Estratto del documento:
A ciascuna delle varie fasi storiche caratteristiche dell’evoluzione della nostra forma di Stato, infatti, sembra corrispondere l’affermazione di un peculiare criterio di risoluzione delle antinomie fra le fonti.
Così, l’affermazione del criterio gerarchico, fondato su di una diversità di forza formale fra le diverse fonti correlata alla diversità del relativo procedimento di formazione, risulta del tutto confacente ai tratti distintivi della forma di Stato liberale.
D’altra parte, la successiva aggiunta al criterio gerarchico di quello della competenza ha coerentemente rispecchiato prima l’avvento dello Stato corporativo, e poi, con ben altra articolazione, quello del pluralismo istituzionale e sociale introdotto dalla Costituzione repubblicana.
Infine, all’avvento del costituzionalismo multilivello, ed alla conseguente necessità di regolare i conflitti fra le norme nazionali e quelle di origine sovranazionale ed internazionale, ha fatto seguito l’affermarsi dell’ulteriore criterio della preferenza.

Materiale fornito:
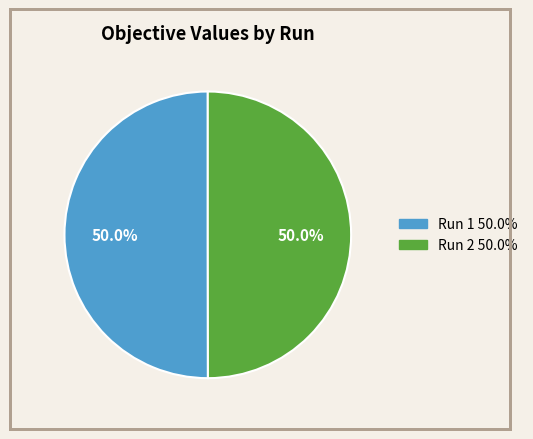

Which category accounts for the majority?

1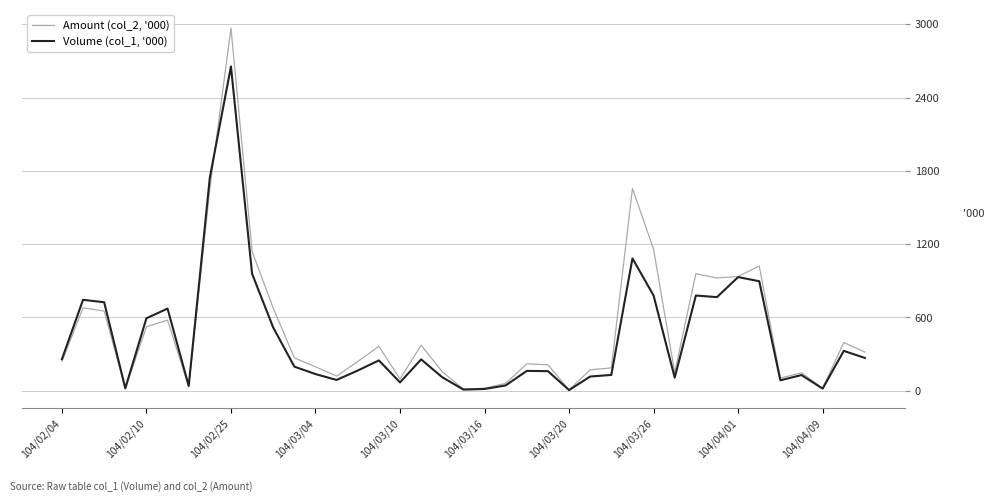

Which series has the largest range (max minus min)?

Amount (col_2, '000)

Compito: Puoi ricopiare parola per parola il passo dell'estratto sui criteri di risoluzione delle antinomie, partendo da "Così, l’affermazione del" e proseguendo fino a "di Stato liberale."? Non occorre consultare i dati.

Risultato atteso:
Così, l’affermazione del criterio gerarchico, fondato su di una diversità di forza formale fra le diverse fonti correlata alla diversità del relativo procedimento di formazione, risulta del tutto confacente ai tratti distintivi della forma di Stato liberale.